# Records from a data source
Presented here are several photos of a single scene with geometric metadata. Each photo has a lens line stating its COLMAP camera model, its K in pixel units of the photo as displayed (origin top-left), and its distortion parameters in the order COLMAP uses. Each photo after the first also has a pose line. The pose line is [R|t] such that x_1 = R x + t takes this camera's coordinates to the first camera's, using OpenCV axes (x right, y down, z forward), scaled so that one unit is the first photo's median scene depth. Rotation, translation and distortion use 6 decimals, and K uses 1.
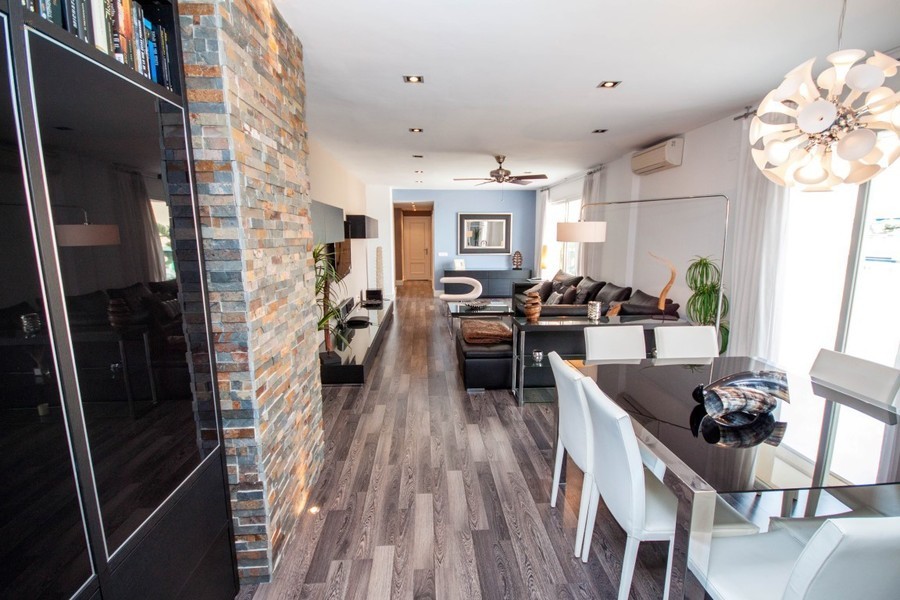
lens RADIAL K [[417.9, 0, 449.1], [0, 417.9, 304.1], [0, 0, 1]] dist [0.001386, 0.000374]
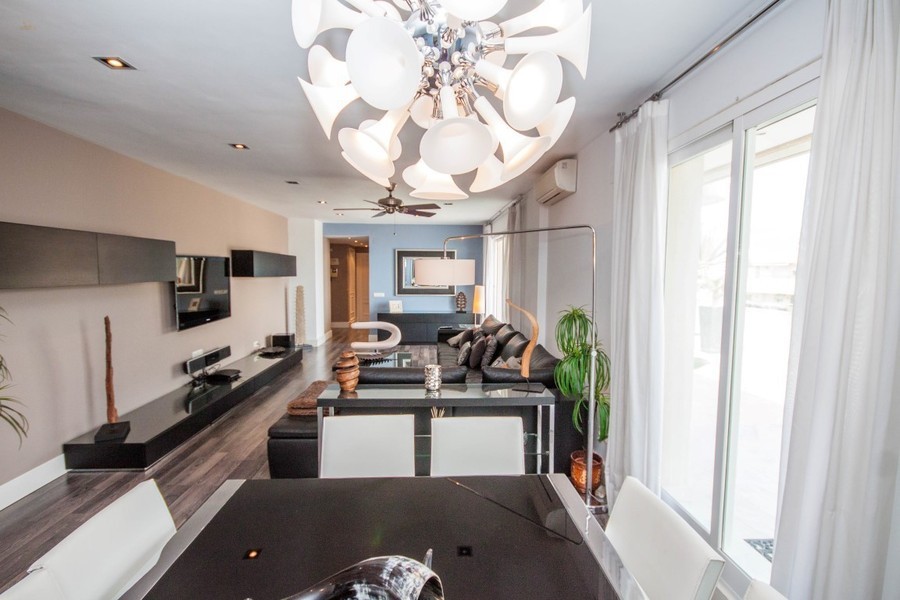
lens RADIAL K [[430.0, 0, 452.0], [0, 430.0, 302.8], [0, 0, 1]] dist [-0.004095, -0.000814]
pose [[0.999942, 0.009500, -0.005064, 0.186512], [-0.009934, 0.995528, -0.093942, -0.021832], [0.004149, 0.093987, 0.995565, 0.110650]]
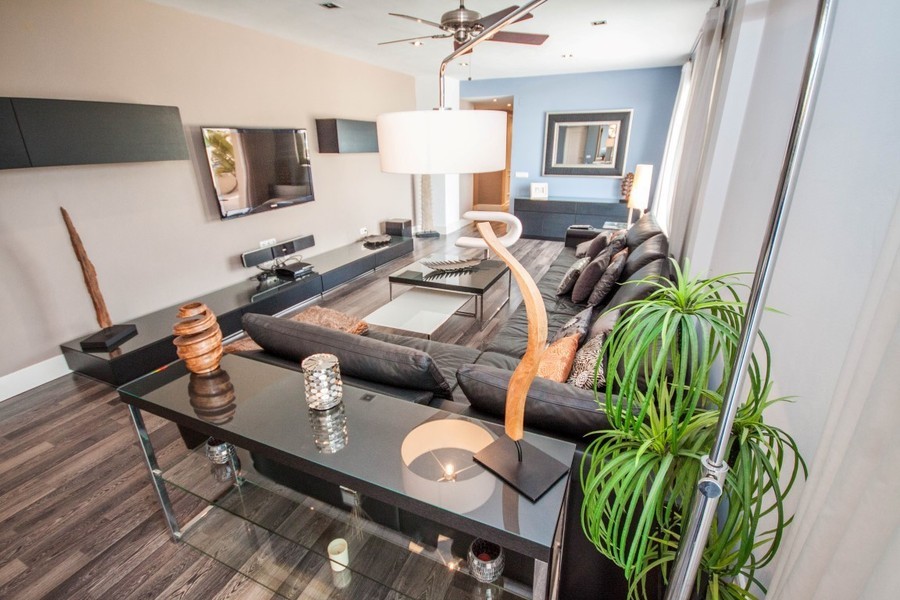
lens RADIAL K [[417.9, 0, 449.1], [0, 417.9, 304.1], [0, 0, 1]] dist [0.001386, 0.000374]
pose [[0.890184, 0.158859, -0.427008, 0.276548], [-0.071001, 0.974162, 0.214400, -0.061528], [0.450034, -0.160538, 0.878463, 0.355960]]
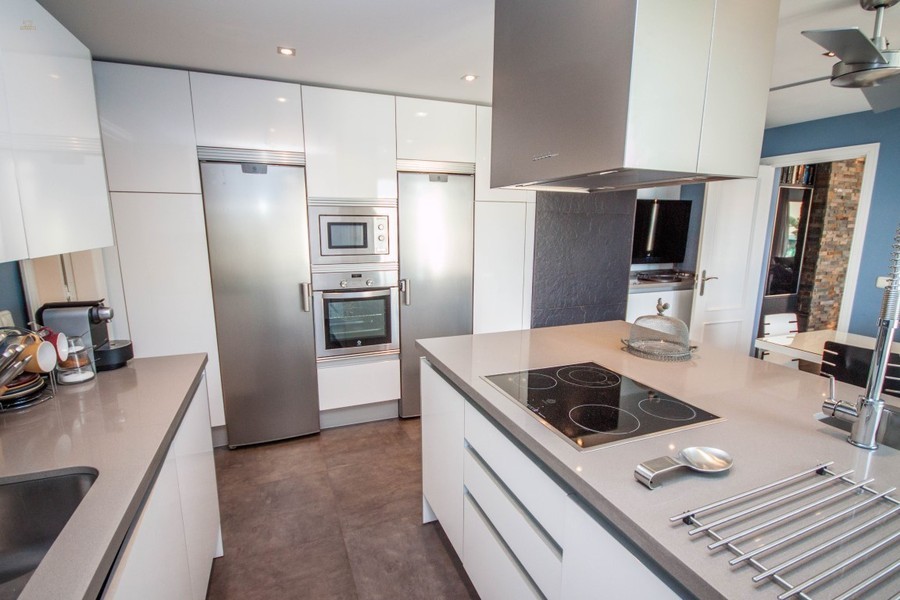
lens RADIAL K [[430.0, 0, 452.0], [0, 430.0, 302.8], [0, 0, 1]] dist [-0.004095, -0.000814]
pose [[0.313452, 0.179642, -0.932457, 0.336254], [-0.163883, 0.977443, 0.133218, 0.082216], [0.935355, 0.111057, 0.335822, -0.507918]]
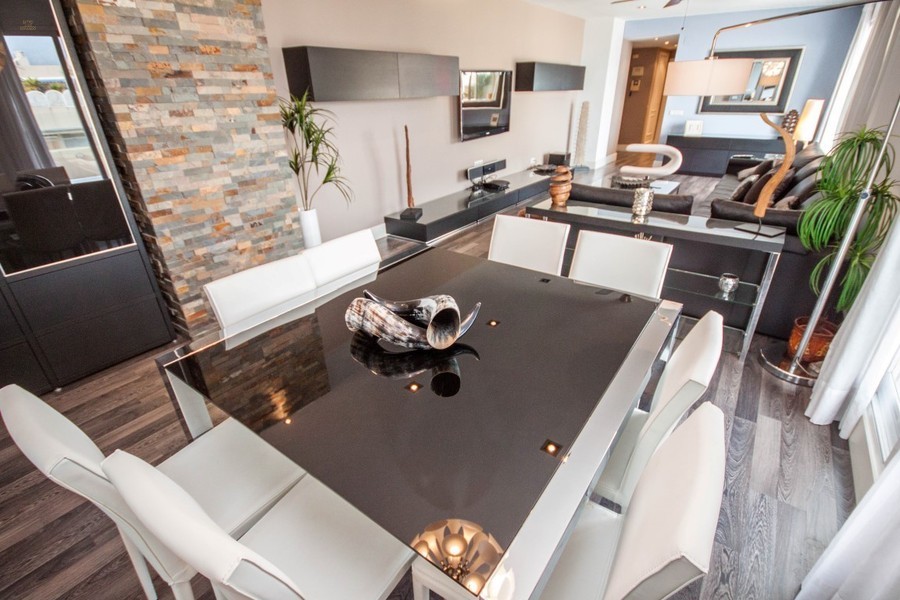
lens RADIAL K [[430.0, 0, 452.0], [0, 430.0, 302.8], [0, 0, 1]] dist [-0.004095, -0.000814]
pose [[0.774552, 0.274118, -0.570025, 0.268527], [-0.090243, 0.939883, 0.329356, -0.017202], [0.626039, -0.203663, 0.752726, 0.103338]]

# What you should do
Return each line of the data, keeping its wording exact and omitting pictures.

# Task result
Presented here are several photos of a single scene with geometric metadata. Each photo has a lens line stating its COLMAP camera model, its K in pixel units of the photo as displayed (origin top-left), and its distortion parameters in the order COLMAP uses. Each photo after the first also has a pose line. The pose line is [R|t] such that x_1 = R x + t takes this camera's coordinates to the first camera's, using OpenCV axes (x right, y down, z forward), scaled so that one unit is the first photo's median scene depth. Rotation, translation and distortion use 6 decimals, and K uses 1.
lens RADIAL K [[417.9, 0, 449.1], [0, 417.9, 304.1], [0, 0, 1]] dist [0.001386, 0.000374]
lens RADIAL K [[430.0, 0, 452.0], [0, 430.0, 302.8], [0, 0, 1]] dist [-0.004095, -0.000814]
pose [[0.999942, 0.009500, -0.005064, 0.186512], [-0.009934, 0.995528, -0.093942, -0.021832], [0.004149, 0.093987, 0.995565, 0.110650]]
lens RADIAL K [[417.9, 0, 449.1], [0, 417.9, 304.1], [0, 0, 1]] dist [0.001386, 0.000374]
pose [[0.890184, 0.158859, -0.427008, 0.276548], [-0.071001, 0.974162, 0.214400, -0.061528], [0.450034, -0.160538, 0.878463, 0.355960]]
lens RADIAL K [[430.0, 0, 452.0], [0, 430.0, 302.8], [0, 0, 1]] dist [-0.004095, -0.000814]
pose [[0.313452, 0.179642, -0.932457, 0.336254], [-0.163883, 0.977443, 0.133218, 0.082216], [0.935355, 0.111057, 0.335822, -0.507918]]
lens RADIAL K [[430.0, 0, 452.0], [0, 430.0, 302.8], [0, 0, 1]] dist [-0.004095, -0.000814]
pose [[0.774552, 0.274118, -0.570025, 0.268527], [-0.090243, 0.939883, 0.329356, -0.017202], [0.626039, -0.203663, 0.752726, 0.103338]]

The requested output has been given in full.